Imagine experiencing the vast, animated majesty and haunting emptiness of outer space from the comfort of home. Now imagine experiencing that same wonder from the warmth of Bellevue College’s own domed-ceiling planetarium, located conveniently on central campus. Almost as intriguing, right?
Pat Beatie, a retired law enforcement officer with a long-standing interest in astronomy, hosts a series of planetarium shows and educational briefings every three months at Bellevue College that are open for anyone to attend. Tickets are free, but prior registration is required for entry if the event is considered “sold out.”
The most recent planetarium showing opened with an interactive segment where Beatie introduced the audience to the fundamentals of astronomy and the speed of light.
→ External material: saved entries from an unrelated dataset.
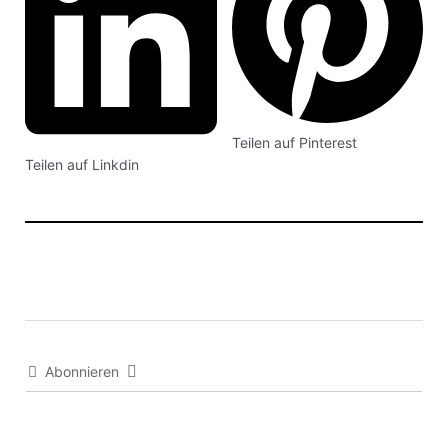
Teilen auf Pinterest
Teilen auf Linkdin
Abonnieren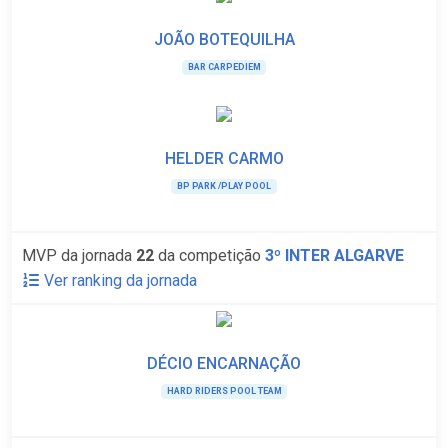
JOÃO BOTEQUILHA
BAR CARPEDIEM
HELDER CARMO
BP PARK /PLAY POOL
MVP da jornada
22
da competição
3º INTER ALGARVE
Ver ranking da jornada
DÉCIO ENCARNAÇÃO
HARD RIDERS POOL TEAM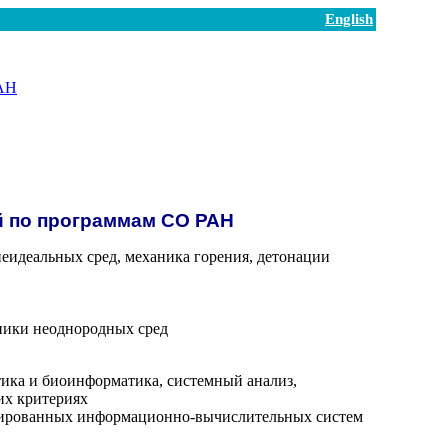
English
РАН
й по программам СО РАН
еидеальных сред, механика горения, детонации
ники неоднородных сред
ика и биоинформатика, системный анализ,
их критериях
грированных информационно-вычислительных систем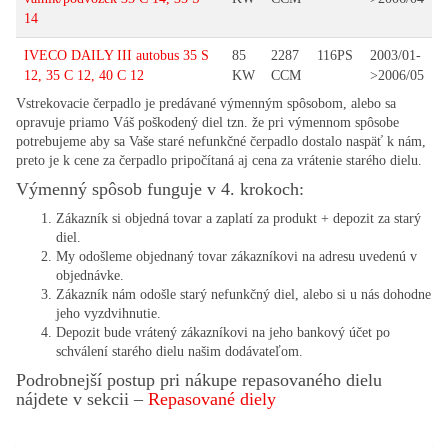
14
IVECO DAILY III autobus 35 S
85
2287
116PS
2003/01-
12, 35 C 12, 40 C 12
KW
CCM
>2006/05
Vstrekovacie čerpadlo je predávané výmenným spôsobom, alebo sa
opravuje priamo Váš poškodený diel tzn. že pri výmennom spôsobe
potrebujeme aby sa Vaše staré nefunkčné čerpadlo dostalo naspäť k nám,
preto je k cene za čerpadlo pripočítaná aj cena za vrátenie starého dielu.
Výmenný spôsob funguje v 4. krokoch:
Zákazník si objedná tovar a zaplatí za produkt + depozit za starý
diel.
My odošleme objednaný tovar zákazníkovi na adresu uvedenú v
objednávke.
Zákazník nám odošle starý nefunkčný diel, alebo si u nás dohodne
jeho vyzdvihnutie.
Depozit bude vrátený zákazníkovi na jeho bankový účet po
schválení starého dielu našim dodávateľom.
Podrobnejší postup pri nákupe repasovaného dielu
nájdete v sekcii –
Repasované diely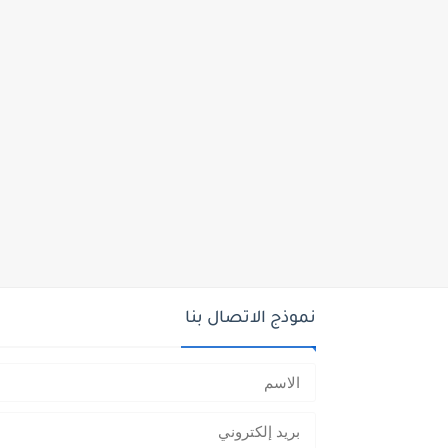
نموذج الاتصال بنا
The first of the featured shows was called “Violent Universe,” which gave the audience the chance to experience the raw power of the universe and near misses by asteroids and meteors from the safety of their seats. The elaborate show featured real photographs produced by world-renowned telescopes such as the Hubble Space Telescope, as well as invigorating graphic productions that brought to life the collisions of galaxies and gave wonder and shape to the explosions of giant stars to release their contents into space. To date, scientists have confirmed 172 locations on Earth determined to be “impact structures,” such as craters from meteors, asteroids and pieces of comets. Two well-known impact sites include the devastation at Tunguska near the turn of the century and the massive craters near Flagstaff, Arizona, which were caused by an asteroid travelling at 26,000 miles per hour that pummeled the Earth approximately 50,000 years ago. The audience witnessed the forces that hold the universe together and occasionally try to rip it apart.
“Black Holes,” the second film shown, featured the familiar themes of time and space: destruction that leads to creation, and creation that leads to destruction. It featured elaborate animations of the formation of the early universe, star birth and death, the collisions of giant galaxies and the awe-inspiring, simulated trip into a supermassive black hole lurking at the center of our own Milky Way Galaxy.
Beatie also took the time to familiarize the audience with the asterisms and constellations they would have been able to view upon stepping outside—had the sky been cloudless that evening. He introduced the brightest stars in the sky above Bellevue and how to navigate accordingly.